§ **Texto de leitura**:
※ ※ ※
A regulamentação do concurso público da Prefeitura de Maringá –as inscrições encerraram no último dia 21– ainda depende da aprovação de um projeto do Poder Executivo que altera a Lei de Diretrizes Orçamentárias (LDO) para este ano. O projeto deveria ter sido votado em regime de urgência na sessão da última quinta-feira da Câmara Municipal, mas não chegou a ser colocado em discussão.
O chefe de gabinete da prefeitura, Reginaldo Dias, admite que se o projeto não for aprovado, será criado um impasse entre prefeitura e câmara. ‘‘Mas não acredito que a Câmara de Vereadores não aprove o projeto’’, antecipa Dias. Segundo ele, o projeto prevê a adequação orçamentária para que o concurso possa ser realizado este ano.
※ ※ ※
§ **Trechos dos registros**:

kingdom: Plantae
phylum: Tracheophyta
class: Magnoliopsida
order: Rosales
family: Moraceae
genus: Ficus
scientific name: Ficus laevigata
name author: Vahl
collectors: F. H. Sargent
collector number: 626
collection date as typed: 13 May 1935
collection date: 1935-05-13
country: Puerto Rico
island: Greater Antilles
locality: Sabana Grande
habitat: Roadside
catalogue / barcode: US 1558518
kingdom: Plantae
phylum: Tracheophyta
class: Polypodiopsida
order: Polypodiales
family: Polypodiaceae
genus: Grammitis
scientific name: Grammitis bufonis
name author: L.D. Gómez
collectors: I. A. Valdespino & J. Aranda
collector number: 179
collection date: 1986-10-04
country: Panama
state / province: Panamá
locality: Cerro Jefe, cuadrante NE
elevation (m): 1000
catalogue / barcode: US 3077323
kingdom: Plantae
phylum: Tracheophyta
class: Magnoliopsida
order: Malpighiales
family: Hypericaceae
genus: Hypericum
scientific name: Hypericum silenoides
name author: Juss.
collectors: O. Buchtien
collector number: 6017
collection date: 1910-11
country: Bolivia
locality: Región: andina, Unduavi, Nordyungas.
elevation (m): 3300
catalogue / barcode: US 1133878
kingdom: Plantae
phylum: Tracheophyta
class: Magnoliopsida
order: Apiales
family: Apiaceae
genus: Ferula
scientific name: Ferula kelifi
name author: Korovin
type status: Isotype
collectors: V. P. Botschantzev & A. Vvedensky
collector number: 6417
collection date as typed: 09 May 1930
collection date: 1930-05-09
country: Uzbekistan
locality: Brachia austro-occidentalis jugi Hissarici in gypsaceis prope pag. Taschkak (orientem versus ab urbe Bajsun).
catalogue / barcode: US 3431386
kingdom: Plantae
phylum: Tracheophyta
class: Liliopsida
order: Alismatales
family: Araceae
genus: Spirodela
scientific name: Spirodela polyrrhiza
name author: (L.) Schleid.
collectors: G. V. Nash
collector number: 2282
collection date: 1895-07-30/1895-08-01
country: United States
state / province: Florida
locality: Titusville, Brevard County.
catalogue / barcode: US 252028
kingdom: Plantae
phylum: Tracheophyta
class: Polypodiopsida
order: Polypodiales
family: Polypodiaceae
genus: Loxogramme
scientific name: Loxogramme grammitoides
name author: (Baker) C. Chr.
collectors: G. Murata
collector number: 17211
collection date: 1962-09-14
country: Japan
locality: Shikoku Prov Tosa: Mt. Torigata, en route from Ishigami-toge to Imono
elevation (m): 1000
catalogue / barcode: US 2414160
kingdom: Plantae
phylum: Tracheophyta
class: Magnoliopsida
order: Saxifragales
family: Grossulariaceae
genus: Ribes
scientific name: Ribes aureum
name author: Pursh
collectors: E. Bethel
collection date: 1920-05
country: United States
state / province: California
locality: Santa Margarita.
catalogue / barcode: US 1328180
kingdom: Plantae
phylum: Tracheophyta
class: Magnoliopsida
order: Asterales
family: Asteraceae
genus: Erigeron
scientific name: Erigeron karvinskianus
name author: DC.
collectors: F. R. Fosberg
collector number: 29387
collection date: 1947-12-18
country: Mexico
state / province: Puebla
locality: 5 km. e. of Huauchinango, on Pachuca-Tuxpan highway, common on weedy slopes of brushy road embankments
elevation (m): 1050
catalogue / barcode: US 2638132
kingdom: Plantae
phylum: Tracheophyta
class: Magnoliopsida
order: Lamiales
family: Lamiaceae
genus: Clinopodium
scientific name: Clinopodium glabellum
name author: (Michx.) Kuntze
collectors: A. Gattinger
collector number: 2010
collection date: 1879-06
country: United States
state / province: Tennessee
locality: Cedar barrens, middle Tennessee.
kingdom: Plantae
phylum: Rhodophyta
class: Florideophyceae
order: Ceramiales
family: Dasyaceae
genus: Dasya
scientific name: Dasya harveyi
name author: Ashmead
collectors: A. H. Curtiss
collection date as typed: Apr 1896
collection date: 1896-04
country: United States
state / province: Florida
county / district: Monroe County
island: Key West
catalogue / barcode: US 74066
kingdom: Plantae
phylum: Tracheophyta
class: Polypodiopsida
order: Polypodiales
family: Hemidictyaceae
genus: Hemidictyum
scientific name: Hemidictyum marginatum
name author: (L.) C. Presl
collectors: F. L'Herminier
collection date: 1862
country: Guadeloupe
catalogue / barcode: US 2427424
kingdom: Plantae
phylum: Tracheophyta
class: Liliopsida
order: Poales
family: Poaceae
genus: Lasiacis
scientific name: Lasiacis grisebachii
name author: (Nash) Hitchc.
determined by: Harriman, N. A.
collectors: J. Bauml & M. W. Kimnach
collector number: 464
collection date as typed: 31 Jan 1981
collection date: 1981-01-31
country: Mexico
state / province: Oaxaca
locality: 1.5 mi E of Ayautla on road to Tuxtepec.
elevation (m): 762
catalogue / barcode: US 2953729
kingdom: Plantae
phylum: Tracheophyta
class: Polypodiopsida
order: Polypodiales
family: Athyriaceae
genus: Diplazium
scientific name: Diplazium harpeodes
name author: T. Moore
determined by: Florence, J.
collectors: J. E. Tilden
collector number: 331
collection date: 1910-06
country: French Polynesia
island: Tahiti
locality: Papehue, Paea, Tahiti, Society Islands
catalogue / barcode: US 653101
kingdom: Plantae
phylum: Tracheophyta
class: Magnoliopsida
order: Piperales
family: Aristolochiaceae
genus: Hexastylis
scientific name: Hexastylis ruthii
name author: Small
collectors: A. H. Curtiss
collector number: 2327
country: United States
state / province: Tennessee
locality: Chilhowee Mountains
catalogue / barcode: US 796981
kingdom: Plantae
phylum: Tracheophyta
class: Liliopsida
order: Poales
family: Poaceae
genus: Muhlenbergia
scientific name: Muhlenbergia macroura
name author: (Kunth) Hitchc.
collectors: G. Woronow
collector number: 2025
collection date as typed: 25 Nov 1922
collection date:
※ ※ ※
§ **Instruções do exercício**:
**1.** Liste os nomes de órgãos públicos grafados com iniciais maiúsculas no texto sobre o concurso público de Maringá, na ordem em que aparecem.
**2.** Diga se cada afirmação está de acordo com o texto sobre o concurso público de Maringá. Responda sim ou não e cite as palavras do texto que decidem.
(a) As inscrições do concurso já foram encerradas.
(b) O projeto que altera a LDO foi discutido na sessão de quinta-feira da Câmara Municipal.
(c) Reginaldo Dias acredita que a Câmara vai rejeitar o projeto.
**3.** Prossiga com o texto sobre o concurso público de Maringá a partir da sua última frase.

§ **Respostas do exercício**:
**1.**
Prefeitura de Maringá
Poder Executivo
Câmara Municipal
Câmara de Vereadores

**2.**
(a) Sim: "as inscrições encerraram no último dia 21"
(b) Não: "mas não chegou a ser colocado em discussão"
(c) Não: "Mas não acredito que a Câmara de Vereadores não aprove o projeto"

**3.**
De acordo com o consultor jurídico e ex-diretor da Associação dos Municípios do Setentrião Paranaense (Amusep), José Gonçalves Vicente, o município só pode realizar o concurso se houver dotação orçamentária prevista na LDO. Ele explica que de acordo com a Lei de Responsabilidade Fiscal, o município não pode criar cargos sem que estes estejam previstos na Lei de Diretrizes Orçamentárias.
O presidente da Câmara de Vereadores de Maringá, Walter Guerlles, disse ontem à Folha que o projeto será votado hoje. Ele não soube explicar por que os vereadores não votaram o projeto quinta-feira em regime de urgência. O concurso público teve 16.300 inscrições. São 600 vagas de trabalho distribuídas em 100 cargos. Os salários variam de R$ 210,00 a R$ 1.340,00.